9/11 health program included in bill set to pass this week
The bill would extend federal health monitoring and treatment for 9/11 first responders through 2090
By Mary Clare Jalonick
WASHINGTON — First responders who rushed to the World Trade Center after the Sept. 11 attacks, spent weeks cleaning up the site and later became sick will have access to federal health benefits for the rest of their lives.
A year-end spending bill released early Wednesday morning and expected to pass this week would extend federal health monitoring and treatment for 9/11 first responders through 2090, making the program essentially permanent. It treats first responders and other victims who were exposed to toxic dust at the site and is estimated to cost $3.5 billion over the next 10 years.
The Zadroga Act, named after a responder who died after working at Ground Zero, first became law in 2010. The health benefits expired this past fall.
In addition to the health fund, the legislation would pay an additional $4.6 billion into a compensation fund for the victims and extend it for five years.
In a separate provision, the spending bill creates a new fund to compensate U.S. victims of state-sponsored terrorism, including the American hostages held in Iran from 1979 through 1981.
Some of the 9/11 first responders — many of them sick or dying — made several trips to Washington in recent weeks to lobby Congress to reinstate the benefits. Comedian Jon Stewart also lent a hand, stopping senators in hallways and pushing them to back the program.
"Never again will survivors and responders be forced to walk the halls of Congress, begging for their health care," said New York Rep. Carolyn Maloney, a Democrat. "Never again will they lose sleep over fear that this life-saving program will run out."
Maloney and other New York lawmakers have aggressively pushed for the benefits, and were infuriated earlier this month when it wasn't paid for as part of a massive transportation bill. The lawmakers said they were told it would be part of that legislation, and Democrats accused Senate Majority Leader Mitch McConnell, R-Ky., of blocking it.
The same week, many of the first responders showed up outside McConnell's office, asking for the benefits to be added to the year-end spending bill. McConnell denied blocking the legislation, and said it would get done.
Federal officials have said the fund will face challenges by February and have to start shutting down by next summer if the money does not come.
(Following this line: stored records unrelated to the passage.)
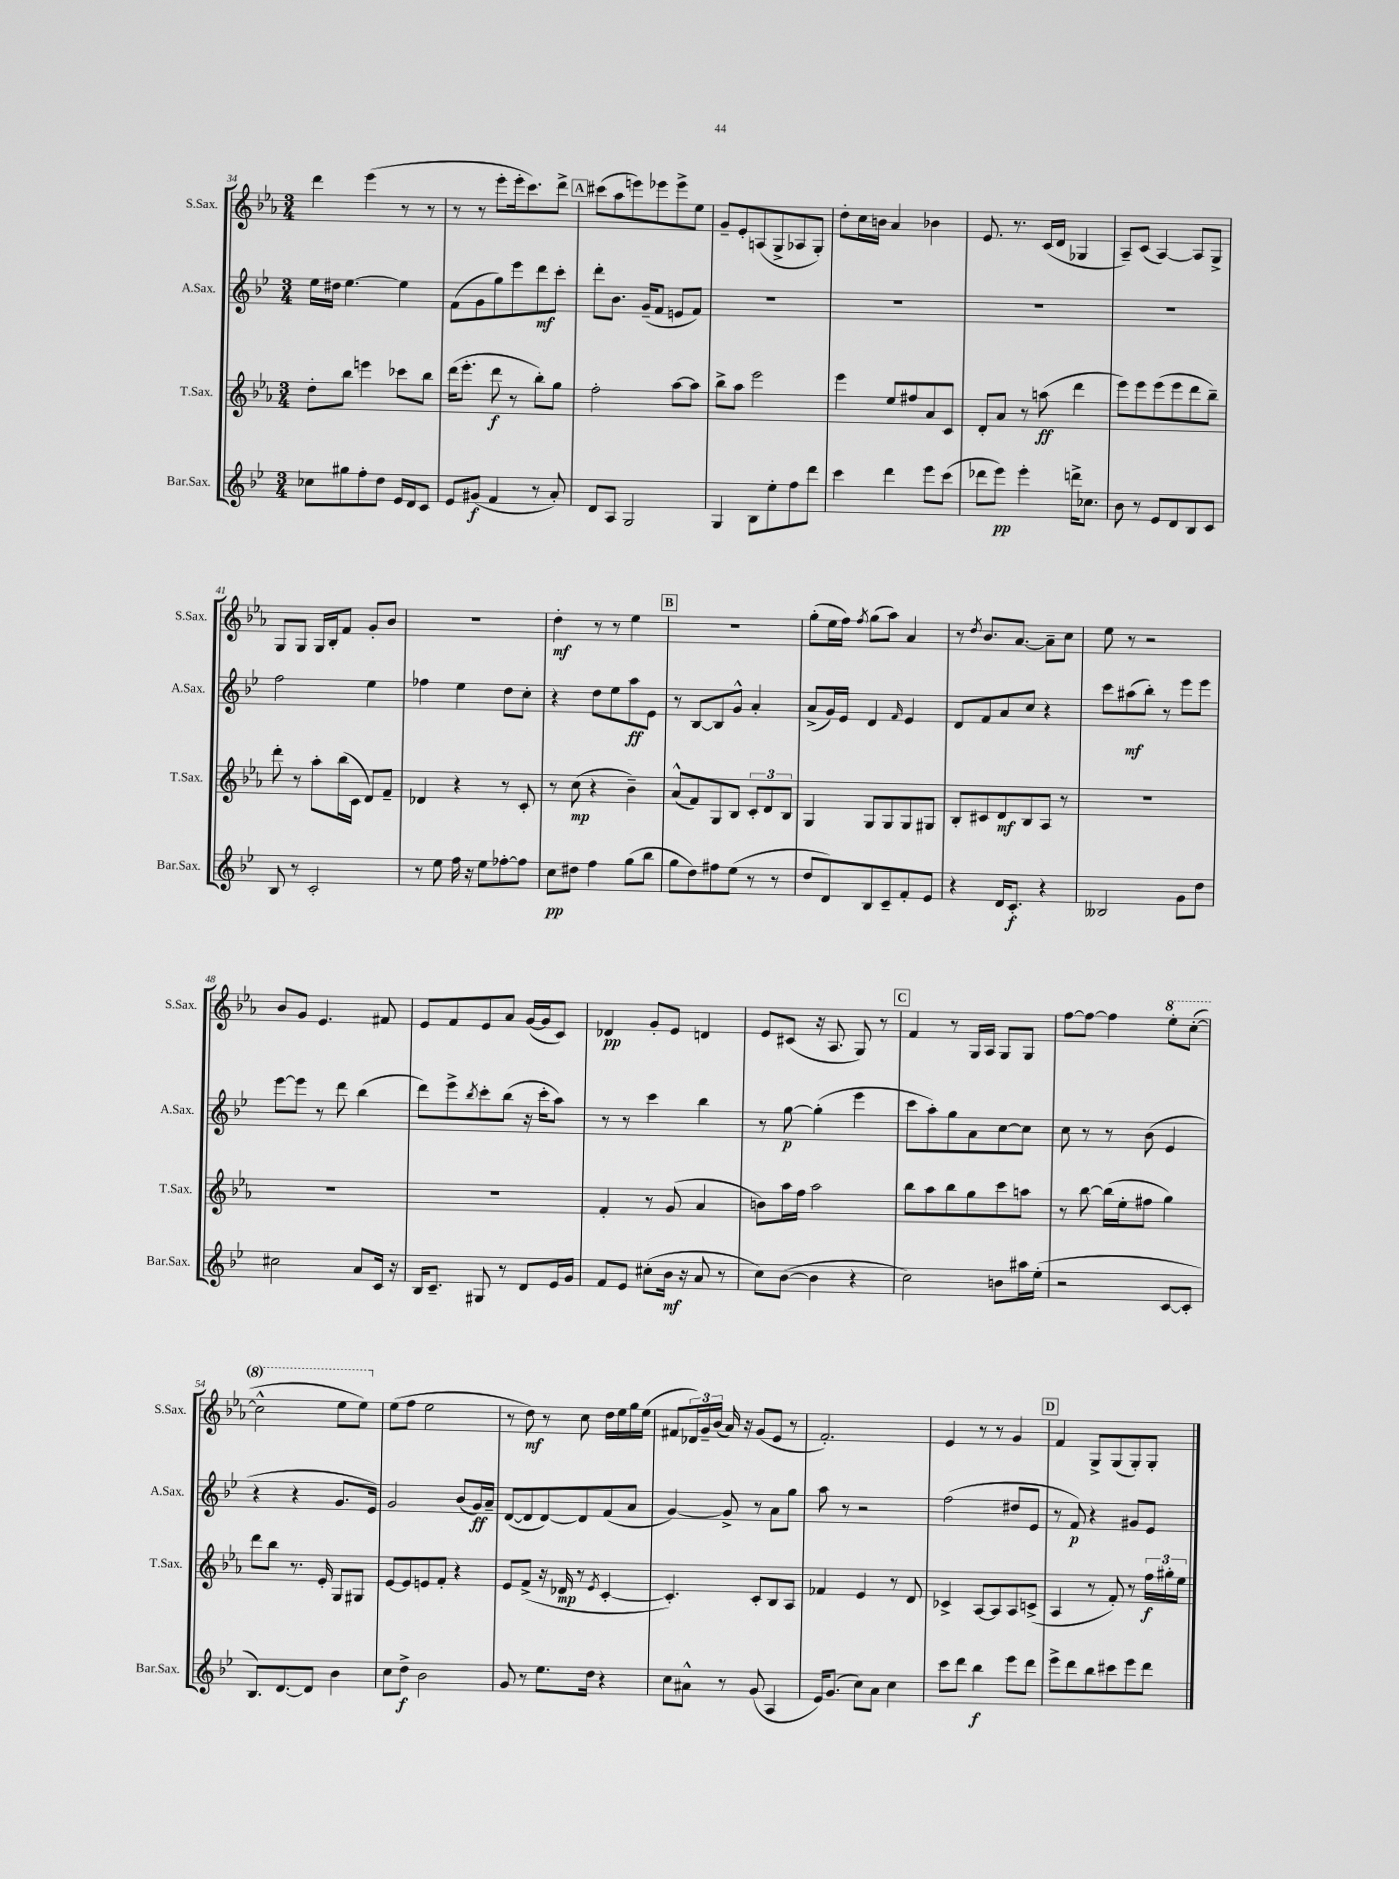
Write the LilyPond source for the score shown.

<<
\new StaffGroup <<
\new Staff = "s0" \with { instrumentName = "S.Sax." shortInstrumentName = "S.Sax." } {
    \clef treble \key ees \major \numericTimeSignature \time 3/4
    d'''4 ees'''4( r8 r8 |
    r8 r8 ees'''8-. ees'''16-. c'''8.) d'''8-> |
    \mark \markup { \box "A" } cis'''8( aes''8 e'''8) ees'''8 ees'''8-> ees''8 |
    g'8-- ees'8-. a8( g8-> aes8 g8-.) |
    d''8-. c''16 b'16 aes'4 bes'4 |
    ees'8. r8. c'16( d'16 ges4 |
    aes8--) c'8( aes4~) aes8 g8-> |
    g8 g8 g16 bes16-. f'8 g'8-. bes'8 |
    R2. |
    d''4-.\mf r8 r8 ees''4 |
    \mark \markup { \box "B" } R2. |
    g''8-.( ees''16 f''16) \acciaccatura { f''8 } g''8( aes''8) aes'4 |
    r8 \acciaccatura { d''8 } bes'8. aes'8.~ aes'8-- c''8 |
    ees''8 r8 r2 |
    bes'8 g'8 ees'4. fis'8 |
    ees'8 f'8 ees'8 aes'8 g'16~( g'16 c'8) |
    des'4\pp g'8-. ees'8 d'4 |
    ees'8 cis'8( r16 aes8. g8) r8 |
    \mark \markup { \box "C" } f'4 r8 g16 aes16 g8 g8 |
    f''8~ f''8~ f''4 \ottava #1 ees'''8-. c'''8~-.( |
    c'''2-^ ees'''8 ees'''8) \ottava #0 |
    ees''8( f''8 ees''2 |
    r8 d''8\mf) r8 c''8 d''16 ees''16 g''16 ees''16( |
    fis'8 \tuplet 3/2 { des'16) g'16-- bes'16( } aes'16) r16 g'8( ees'8 r8 |
    f'2.-.) |
    ees'4 r8 r8 g'4 |
    \mark \markup { \box "D" } f'4 g8-> g8( g8-.) g8-. \bar "|." |
}
\new Staff = "s1" \with { instrumentName = "A.Sax." shortInstrumentName = "A.Sax." } {
    \clef treble \key bes \major \numericTimeSignature \time 3/4
    ees''16 dis''16 ees''4.~ ees''4 |
    f'8( g'8 g''8) ees'''8 d'''8\mf c'''8-. |
    \mark \markup { \box "A" } d'''8-. bes'8. g'16--( f'8 e'8 f'8) |
    R2. |
    R2. |
    R2. |
    R2. |
    f''2 ees''4 |
    fes''4 ees''4 d''8 c''8-. |
    r4 d''8 ees''8 a''8\ff ees'8 |
    \mark \markup { \box "B" } r8 bes8~ bes8 g'8-^ a'4-. |
    a'8->( g'16) ees'16 d'4 \grace { f'16 } ees'4 |
    d'8 f'8 a'8 c''8 r4 |
    c'''8 ais''8\mf( bes''8-.) r8 ees'''8 ees'''8 |
    ees'''8~ ees'''8 r8 d'''8 bes''4( |
    d'''8) ees'''8-> \acciaccatura { bes''8 } c'''8-. bes''8( r16 c'''16-. a''8) |
    r8 r8 c'''4 bes''4 |
    r8 g''8~\p g''4-.( ees'''4 |
    \mark \markup { \box "C" } c'''8 a''8-.) g''8 a'8 c''8~ c''8 |
    c''8 r8 r8 bes'8( ees'4 |
    r4 r4 g'8. ees'16) |
    g'2 bes'8( g'16\ff) a'16-- |
    d'8~( d'8 d'8~) d'8 f'8( a'8 |
    g'4~) g'8-> r8 a'8 g''8 |
    a''8 r8 r2 |
    f''2( dis''8 ees'8 |
    \mark \markup { \box "D" } r8 f'8\p) r4 gis'8 ees'8 \bar "|." |
}
\new Staff = "s2" \with { instrumentName = "T.Sax." shortInstrumentName = "T.Sax." } {
    \clef treble \key ees \major \numericTimeSignature \time 3/4
    d''8-. bes''8 e'''4 ces'''8 bes''8 |
    d'''16( ees'''8.-. d'''8\f r8 bes''8-.) g''8 |
    \mark \markup { \box "A" } f''2-. aes''8~ aes''8 |
    bes''8-> aes''8 ees'''2 |
    ees'''4 ees''8 fis''8 aes'8 c'8 |
    d'8-. aes'8 r8 a''8\ff( d'''4 |
    ees'''8) ees'''8 ees'''8( ees'''8 d'''8 bes''8--) |
    d'''8-. r8 aes''8-. bes''16( c'16 d'8) f'8-- |
    des'4 r4 r8 c'8-. |
    r8 c''8\mp( r4 bes'4--) |
    \mark \markup { \box "B" } aes'8-^( f'8) g8 bes8 \tuplet 3/2 { c'8-. d'8 bes8 } |
    g4 g8 g8 g8 gis8 |
    bes8-. cis'8 d'8\mf bes8 aes8 r8 |
    R2. |
    R2. |
    R2. |
    f'4-. r8 g'8( aes'4 |
    b'8) aes''16 f''16 aes''2 |
    \mark \markup { \box "C" } bes''8 aes''8 bes''8 g''8 c'''8 a''8 |
    r8 bes''8~ bes''16( ees''16-. fis''8 g''4) |
    d'''8 bes''8 r8. ees'16-. g8 gis8 |
    ees'8~ ees'8 e'8 f'8-. r4 |
    ees'8 f'8->( r16 des'16\mp r8 \acciaccatura { ees'8 } c'4~-. |
    c'4.-.) c'8-. bes8 aes8 |
    fes'4 ees'4 r8 d'8 |
    ces'4-> aes8~ aes8 aes8 c'8->( |
    \mark \markup { \box "D" } aes4 r8 f'8-.) r8 \tuplet 3/2 { f''16\f gis''16-. ees''16 } \bar "|." |
}
\new Staff = "s3" \with { instrumentName = "Bar.Sax." shortInstrumentName = "Bar.Sax." } {
    \clef treble \key bes \major \numericTimeSignature \time 3/4
    ces''8 gis''8 f''8-. d''8 ees'16 d'16 c'8 |
    ees'8 gis'8\f( f'4 r8 a'8-.) |
    \mark \markup { \box "A" } d'8 a8 g2 |
    g4 bes8 ees''8-. f''8 d'''8 |
    c'''4 d'''4 ees'''8 c'''8( |
    des'''8 ees'''8\pp) ees'''4-. d'''16-> ces''8. |
    bes'8 r8 ees'8 d'8 bes8 c'8 |
    bes8 r8 c'2-. |
    r8 ees''8 f''16 r16 ees''8 fes''8~-. fes''8 |
    c''8\pp dis''8 f''4 g''8( bes''8 |
    \mark \markup { \box "B" } g''8 d''8) fis''8 ees''8( r8 r8 |
    d''8 d'8) bes8 c'8-- f'8-. ees'8 |
    r4 d'16 c'8.-.\f r4 |
    beses2 g'8 d''8 |
    cis''2 a'8 c'16 r16 |
    bes16 c'8.-- gis8 r8 d'8 ees'16 g'16 |
    f'8 ees'8 cis''8-.( bes'16\mf r16 a'8 r8 |
    c''8) bes'8~( bes'4 r4 |
    \mark \markup { \box "C" } c''2) b'8 ais''16 ees''16-.( |
    r2 c'8~ c'8-. |
    bes8.) d'8.~ d'8 bes'4 |
    c''8 d''8->\f bes'2 |
    g'8 r8 ees''8. d''16 r4 |
    c''8 ais'8-^ r8 g'8( a4 |
    ees'16) g'8.( c''8) a'8 c''4 |
    c'''8 d'''8 bes''4\f ees'''8 d'''8 |
    \mark \markup { \box "D" } ees'''8-> d'''8 bes''8 cis'''8 ees'''8 d'''8 \bar "|." |
}
>>
>>
\layout { \context { \Score currentBarNumber = #34 } }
According to the Centers for Disease Control and Prevention, which oversees the program, more than 70,000 people have enrolled, including more than 4,000 with cancer. Others have severe pulmonary diseases.
John Feal, a former World Trade Center demolition worker and leading advocate for sick responders, said he has been to Washington 22 times to lobby for the money. He said the responders were planning to celebrate that the deal was done but that it is a "shallow victory."
"Too many good people died never knowing if that cloud of uncertainty would ever be removed because Congress continued to play politics with human life," Feal said.
New York City Mayor Bill DeBlasio tweeted that the bill will give the first responders "long-overdue peace of mind."
We're one step closer to giving 72k+ first responders and survivors in NYC and around the country long-overdue peace of mind. #Zadroga— Bill de Blasio (@BilldeBlasio) December 16, 2015
New York Sen. Charles Schumer said that those who rushed to the towers "will know that if they get sick because of their bravery, the federal government will be there for them the way they were there for us."